Saturday, September 13, 2008

A MId-Street Dinner


We have managed to get an invitation the past three years or so, even though we don’t live on the block. The yearly Sackett St. “International Dinner”, held every September on the block between Smith and Hoyt Sts, in Brooklyn. The whole block gets shut down, tables are dragged out into the middle of the street and food placed on a large communal table set up in the middle of the block. The ribs went quick, there was some wonderful Chinese noodles, our friend Liz, who always invites us, made a killer eggplant dish. I’m always amazed at which the ease, or at least the what looks to me like ease, that Liz can whip up, put together, or in any another sense create something from ingredients that are in her kitchen and recipes that seem to just flow out of her mind.
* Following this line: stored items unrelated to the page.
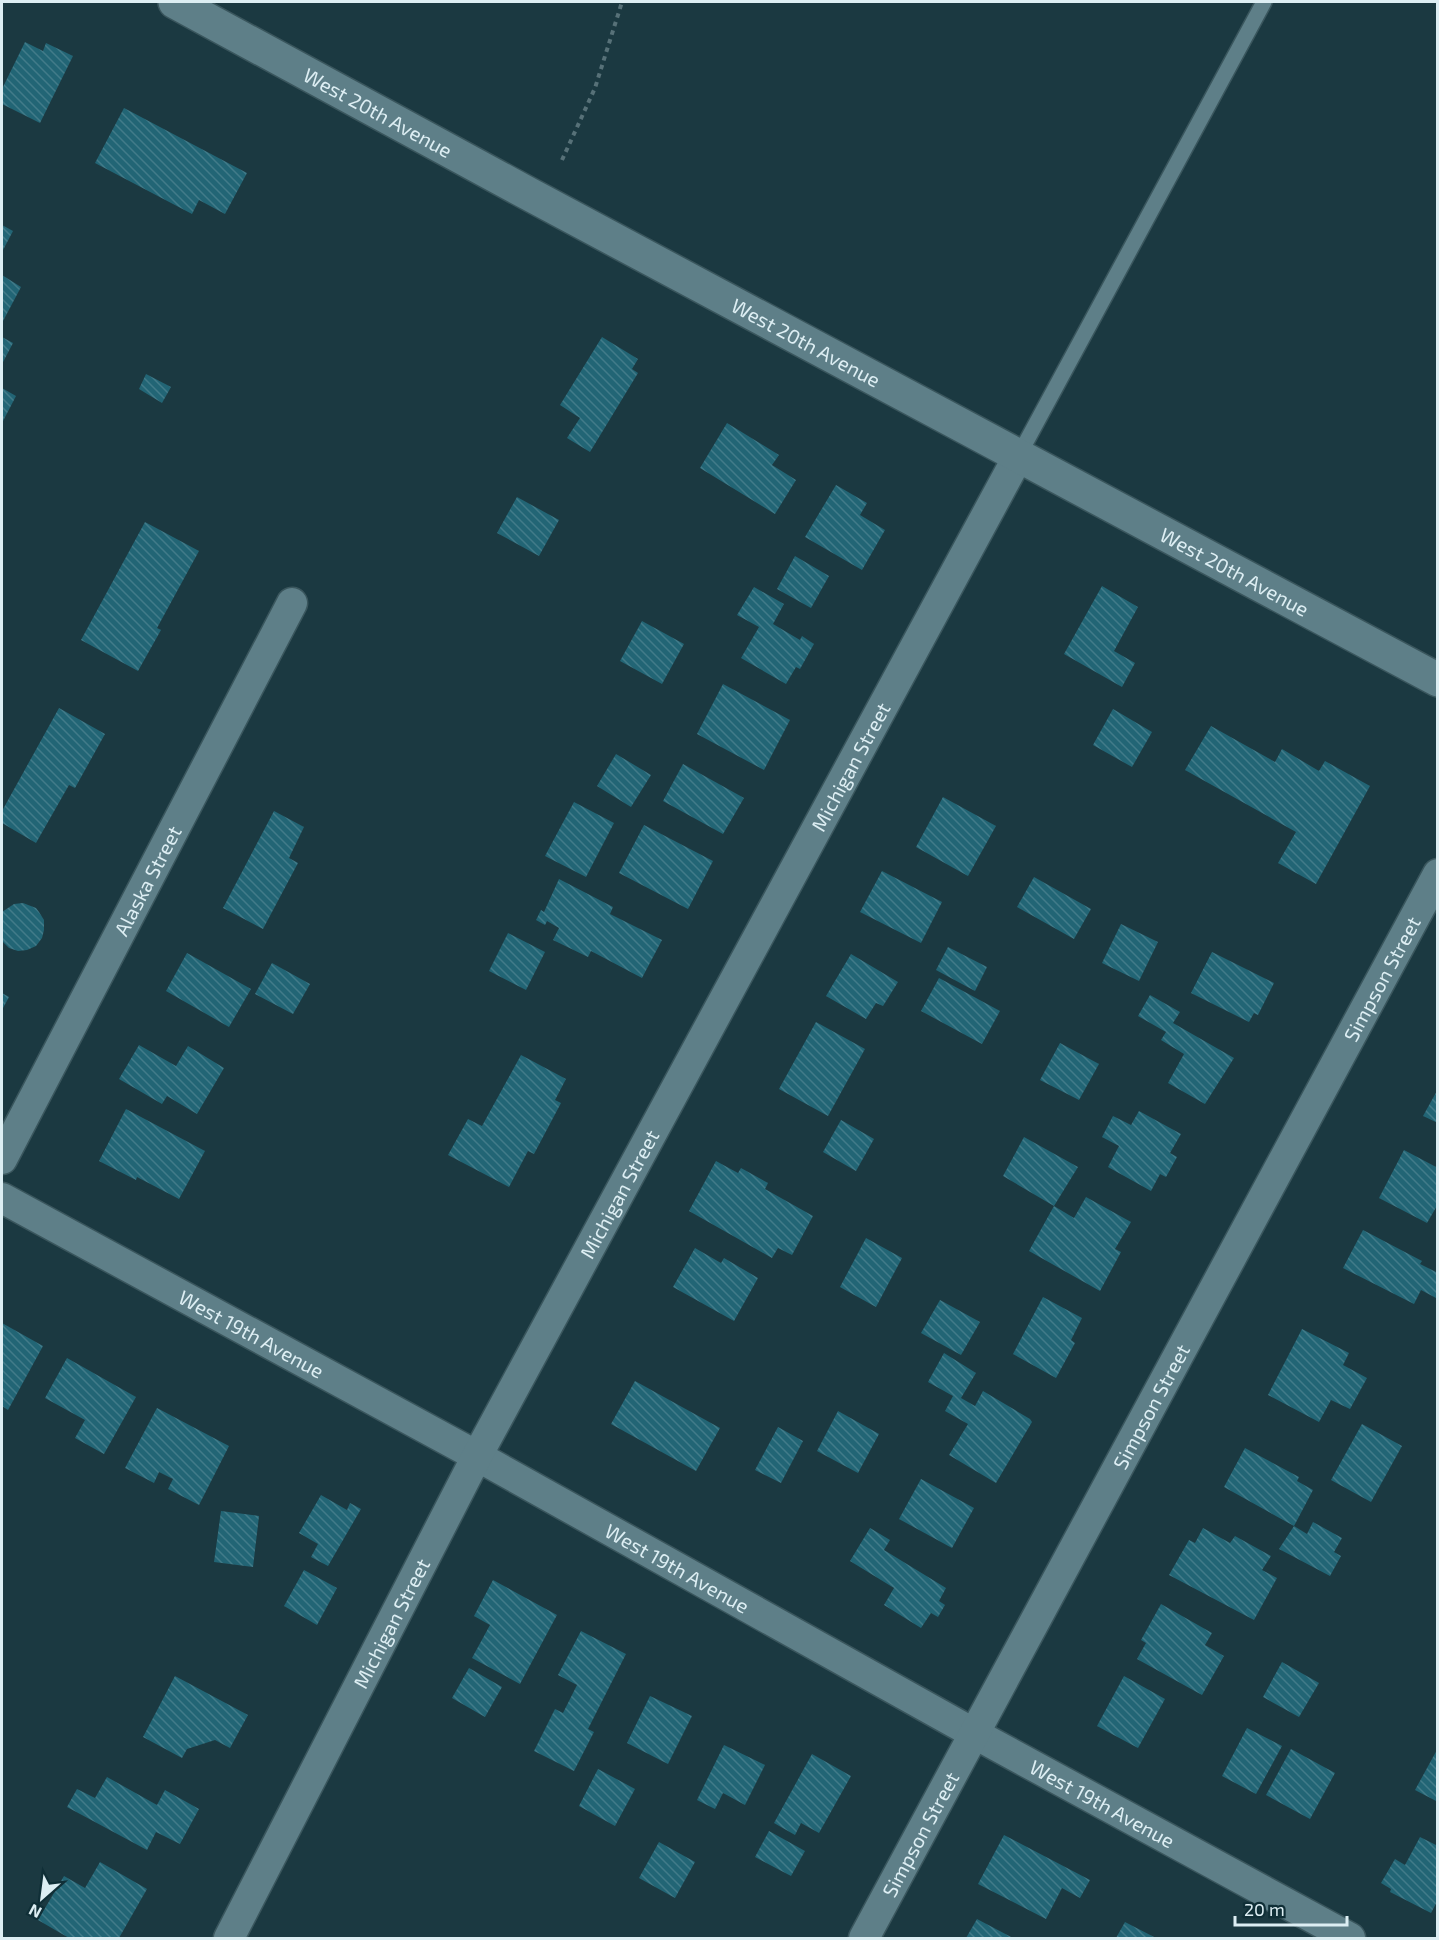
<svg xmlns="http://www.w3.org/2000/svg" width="1439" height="1940" font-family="'Exo 2',sans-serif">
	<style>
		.building { fill: url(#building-back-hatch) }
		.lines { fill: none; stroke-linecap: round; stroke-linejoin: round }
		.service-casing { stroke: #3a565d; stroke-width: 18 }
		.minor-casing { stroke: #3a565d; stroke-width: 33 }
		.secondary-casing { stroke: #3a565d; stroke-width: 36 }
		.path { stroke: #577178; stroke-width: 4; stroke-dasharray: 4.5 4.5; stroke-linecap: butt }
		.service { stroke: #5e7f88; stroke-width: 15 }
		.minor { stroke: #5e7f88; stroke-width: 30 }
		.secondary { stroke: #5e7f88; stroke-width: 33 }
		.labels { text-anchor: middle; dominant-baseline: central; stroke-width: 5; stroke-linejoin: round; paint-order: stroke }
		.street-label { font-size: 20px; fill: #ddeef3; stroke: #102f37 }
	</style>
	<defs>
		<pattern id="building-back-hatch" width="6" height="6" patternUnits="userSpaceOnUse" patternTransform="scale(1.5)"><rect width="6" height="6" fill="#226575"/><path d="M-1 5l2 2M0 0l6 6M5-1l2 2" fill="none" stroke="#427b89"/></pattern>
	</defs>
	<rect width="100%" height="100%" fill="#1b3941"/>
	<g class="building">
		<polygon points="25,42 43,51 46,43 73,56 40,123 2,104 2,89"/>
		<polygon points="124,108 247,173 225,214 199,200 192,214 95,163"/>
		<polygon points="2,225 13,231 2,252"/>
		<polygon points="2,275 21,287 2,323"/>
		<polygon points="2,337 13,343 2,364"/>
		<polygon points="602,337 638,359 632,369 638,373 590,452 567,438 580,418 560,405"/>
		<polygon points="146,374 171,387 162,403 139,389"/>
		<polygon points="2,388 16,396 2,423"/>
		<polygon points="727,423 779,455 772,465 796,480 775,514 700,468"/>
		<polygon points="836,485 867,503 860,515 885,530 862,570 805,537"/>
		<polygon points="517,497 559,520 539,556 497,533"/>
		<polygon points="145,522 199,551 157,628 161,630 138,671 81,640"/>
		<polygon points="795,556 829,576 811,608 777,589"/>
		<polygon points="1102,586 1138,607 1114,651 1135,663 1122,687 1064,654"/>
		<polygon points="754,587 784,604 773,624 800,640 802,636 814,644 800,669 796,667 786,684 741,658 759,627 737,615"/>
		<polygon points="642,621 684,644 662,684 620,661"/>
		<polygon points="723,684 790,720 764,770 697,734"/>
		<polygon points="59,708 105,734 75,788 69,785 36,843 2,823 2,811"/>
		<polygon points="1113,709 1152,732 1132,767 1093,745"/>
		<polygon points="1211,726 1275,762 1282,749 1319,771 1325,761 1370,786 1316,884 1278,863 1296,832 1185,770"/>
		<polygon points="616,754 651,775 631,807 597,786"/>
		<polygon points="683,764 744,798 723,834 663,801"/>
		<polygon points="943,797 996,826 968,876 916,847"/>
		<polygon points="574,802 614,823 586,877 545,856"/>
		<polygon points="274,811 304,827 289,858 298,863 263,929 223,908"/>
		<polygon points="644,825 713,861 688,909 619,873"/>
		<polygon points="882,871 942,902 921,943 860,912"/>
		<polygon points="1034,877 1091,909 1074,939 1017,907"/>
		<polygon points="559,879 613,907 610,914 662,940 642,978 591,951 588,957 553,940 559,928 547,921 545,925 536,920 541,910 544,912"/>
		<polygon points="23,903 36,908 39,912 44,920 44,930 42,938 36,946 27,950 18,951 9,948 2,941 2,912 14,904"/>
		<polygon points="1121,924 1158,942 1139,981 1102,963"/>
		<polygon points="508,933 545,952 526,990 489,971"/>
		<polygon points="948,947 987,967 975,991 936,970"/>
		<polygon points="1212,952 1274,983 1258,1015 1254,1013 1249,1022 1191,993"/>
		<polygon points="187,953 251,989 229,1027 166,991"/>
		<polygon points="851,954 898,982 883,1006 876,1003 866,1019 826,996"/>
		<polygon points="272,963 310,984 293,1014 255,994"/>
		<polygon points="939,978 1000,1011 982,1044 921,1011"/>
		<polygon points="2,993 9,997 2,1010"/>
		<polygon points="1150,995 1180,1012 1173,1023 1234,1058 1205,1104 1168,1083 1184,1054 1161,1040 1166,1032 1138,1016"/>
		<polygon points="816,1022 865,1049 828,1116 779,1089"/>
		<polygon points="1060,1043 1099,1064 1079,1100 1040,1080"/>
		<polygon points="139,1045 176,1066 188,1046 224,1068 197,1114 167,1096 162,1104 119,1079"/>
		<polygon points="521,1055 566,1079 555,1100 561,1103 534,1154 528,1151 509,1187 448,1155 468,1119 482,1126"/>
		<polygon points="1438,1089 1438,1123 1423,1116"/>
		<polygon points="126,1109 205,1151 179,1199 137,1177 136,1180 99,1161"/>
		<polygon points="1139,1111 1181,1134 1170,1153 1177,1157 1166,1177 1160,1174 1151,1191 1108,1167 1119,1146 1102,1137 1113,1116 1131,1125"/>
		<polygon points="841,1120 874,1139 856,1171 823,1152"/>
		<polygon points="1024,1137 1078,1167 1054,1206 1003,1176"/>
		<polygon points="1404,1150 1438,1168 1438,1204 1427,1223 1379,1198"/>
		<polygon points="716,1161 738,1173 741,1168 768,1183 765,1189 813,1216 792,1255 778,1248 772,1258 689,1211"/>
		<polygon points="1086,1197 1131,1222 1115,1249 1121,1252 1100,1291 1029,1251 1054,1206 1074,1218"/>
		<polygon points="1363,1230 1422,1261 1420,1264 1438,1273 1436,1298 1421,1290 1414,1304 1343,1268"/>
		<polygon points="866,1238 902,1258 876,1307 840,1287"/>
		<polygon points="695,1248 721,1263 724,1258 758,1278 734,1321 673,1287"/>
		<polygon points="1043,1297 1082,1318 1071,1340 1075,1343 1056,1378 1013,1354"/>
		<polygon points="940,1300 980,1322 961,1355 921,1333"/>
		<polygon points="2,1323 43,1346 8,1410 2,1406"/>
		<polygon points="1302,1329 1349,1353 1343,1365 1367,1378 1350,1409 1331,1400 1319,1422 1268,1395"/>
		<polygon points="944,1353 976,1373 961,1398 975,1406 983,1391 1030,1419 1032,1422 996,1483 949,1455 968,1424 945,1411 953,1396 928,1382"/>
		<polygon points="67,1358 136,1397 104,1454 75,1438 85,1420 45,1398"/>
		<polygon points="635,1381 720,1428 696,1471 611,1424"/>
		<polygon points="157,1408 229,1446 199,1505 168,1489 173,1479 159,1472 154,1483 125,1468"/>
		<polygon points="838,1411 879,1434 858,1473 817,1451"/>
		<polygon points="1362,1424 1402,1446 1371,1502 1331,1480"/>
		<polygon points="778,1427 803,1441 781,1483 755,1470"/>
		<polygon points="1245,1448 1299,1477 1297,1481 1313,1490 1294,1526 1224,1487"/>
		<polygon points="921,1479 974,1508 952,1548 899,1519"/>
		<polygon points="321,1495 347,1510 350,1503 361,1509 328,1566 311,1557 318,1544 299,1533"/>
		<polygon points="221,1511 259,1516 253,1567 214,1562"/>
		<polygon points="1313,1522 1342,1538 1334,1552 1341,1556 1330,1576 1279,1549 1294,1526 1307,1534"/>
		<polygon points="870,1528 890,1540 884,1550 946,1588 939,1601 945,1605 938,1617 931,1613 921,1628 884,1605 894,1588 850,1561"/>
		<polygon points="1203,1528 1230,1543 1235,1536 1271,1556 1262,1570 1277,1578 1254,1620 1169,1575 1189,1540 1195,1543"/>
		<polygon points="304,1570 337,1588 317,1625 284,1606"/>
		<polygon points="493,1580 557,1615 520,1684 472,1658 490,1625 474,1616"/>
		<polygon points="1161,1604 1212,1633 1205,1645 1224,1656 1202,1695 1137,1659 1146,1643 1141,1640"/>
		<polygon points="581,1631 626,1654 588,1729 594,1732 574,1771 534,1751 555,1709 563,1713 577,1685 558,1675"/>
		<polygon points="1282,1662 1319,1683 1299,1717 1263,1697"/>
		<polygon points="469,1668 502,1687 485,1717 452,1698"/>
		<polygon points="175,1676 248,1715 230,1748 215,1740 187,1749 182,1758 143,1737"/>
		<polygon points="1124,1676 1165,1699 1138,1748 1097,1726"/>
		<polygon points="650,1696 692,1716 668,1764 627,1743"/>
		<polygon points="1247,1728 1282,1746 1256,1794 1222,1776"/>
		<polygon points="724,1745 765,1765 745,1805 723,1793 715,1809 697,1800"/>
		<polygon points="1438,1748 1438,1802 1415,1790"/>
		<polygon points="1291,1749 1335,1773 1310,1819 1266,1795"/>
		<polygon points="812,1754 851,1776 819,1833 801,1823 795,1835 774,1823"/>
		<polygon points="598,1769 635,1789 615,1826 579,1806"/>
		<polygon points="107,1777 157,1805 165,1790 199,1809 180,1844 156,1832 147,1850 67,1807 77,1789 95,1798"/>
		<polygon points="769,1831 805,1851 791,1876 755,1857"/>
		<polygon points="1004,1835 1090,1880 1080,1898 1062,1888 1046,1919 978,1884"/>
		<polygon points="1420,1837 1438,1846 1438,1900 1431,1913 1390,1892 1391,1889 1381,1883 1395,1859 1405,1865"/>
		<polygon points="659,1842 695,1862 675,1898 639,1878"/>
		<polygon points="100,1862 147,1889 119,1938 69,1938 38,1920 64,1876 85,1888"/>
		<polygon points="977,1919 1013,1938 966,1938"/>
		<polygon points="1125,1922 1156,1938 1116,1938"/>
	</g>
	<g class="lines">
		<defs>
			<polyline id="service" points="1019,455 1264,2"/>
			<g id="minor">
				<path id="s1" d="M2,1159L292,603"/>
				<path id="s2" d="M2,1198L477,1456L975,1734L1350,1938"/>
				<path id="s3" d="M229,1938L477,1456L1019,455"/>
				<path id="s4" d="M864,1938L1438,874"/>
			</g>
			<g id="secondary">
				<path id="s5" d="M175,2L529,194L1438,680"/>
			</g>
		</defs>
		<use href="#service" class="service-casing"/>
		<use href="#minor" class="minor-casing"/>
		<use href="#secondary" class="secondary-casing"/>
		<polyline class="path" points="562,160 595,88 622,2"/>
		<use href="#service" class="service"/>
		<use href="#minor" class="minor"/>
		<use href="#secondary" class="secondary"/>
	</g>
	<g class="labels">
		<g class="street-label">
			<text stroke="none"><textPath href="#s5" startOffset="231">West 20th Avenue</textPath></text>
			<text stroke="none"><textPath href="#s5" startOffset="717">West 20th Avenue</textPath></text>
			<text stroke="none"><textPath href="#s5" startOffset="1203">West 20th Avenue</textPath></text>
			<text stroke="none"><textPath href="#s3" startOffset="1326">Michigan Street</textPath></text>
			<text stroke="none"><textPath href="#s1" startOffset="314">Alaska Street</textPath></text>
			<text stroke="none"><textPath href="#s4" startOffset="1090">Simpson Street</textPath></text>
			<text stroke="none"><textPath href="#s3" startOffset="840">Michigan Street</textPath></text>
			<text stroke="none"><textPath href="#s2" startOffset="284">West 19th Avenue</textPath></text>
			<text stroke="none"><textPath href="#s4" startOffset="604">Simpson Street</textPath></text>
			<text stroke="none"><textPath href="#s2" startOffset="770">West 19th Avenue</textPath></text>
			<text stroke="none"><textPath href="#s3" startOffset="354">Michigan Street</textPath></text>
			<text stroke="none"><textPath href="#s2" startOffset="1256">West 19th Avenue</textPath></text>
			<text stroke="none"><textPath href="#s4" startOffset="118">Simpson Street</textPath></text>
		</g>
	</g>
	<rect width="1439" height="1940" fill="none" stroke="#ddeef3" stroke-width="6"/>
	<g transform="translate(42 1898) rotate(208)" stroke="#102f37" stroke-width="4.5" paint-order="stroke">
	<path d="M0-4.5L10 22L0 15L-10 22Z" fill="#ddeef3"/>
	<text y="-9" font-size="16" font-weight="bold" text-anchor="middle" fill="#ddeef3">N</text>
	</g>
	<path d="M1235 1916v9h112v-9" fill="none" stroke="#ddeef3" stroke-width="3"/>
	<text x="1244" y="1916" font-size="18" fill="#ddeef3" stroke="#102f37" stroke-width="4.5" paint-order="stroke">20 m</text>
</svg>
The light was fading, the wine was flowing and bellies were being filled, all to the cacophony of music, kids riding various wheeled objects, a baby crying and talk from the half dozen tables of people, well, neighbors actually, sitting at the half dozen tables along the block. Honestly, the food is never bad, and often skews to very, very good.


My dish was a simple pasta with a sauce made from three different kinds of tomatoes I had gathered out local farmers market. Some Plum, beefsteak and red and yellow cherry tomatoes. I used a little more olive oil than usual, hoping to make it a little lighter than a sauce that is cooked way down, and tossed three cloves of crushed garlic in the pan to slightly brown before putting in the tomatoes and softened some small yellow onions. I wanted to try and keep the freshness of the tomatoes, that with the coming of mid-September, will soon be gone, gone, gone. So I resisted cooking down the tomatoes to long and left the cherry tomatoes to put in last, about half way through the cooking. I threw some fresh basil on top, put it in a big bowl, and walked up to the next block to see what Liz was making. With-in twenty minutes we were eating al-fresco, in the middle of the street, a soft breeze, and with friends and just met neighbors. There is a reason I live in Brooklyn.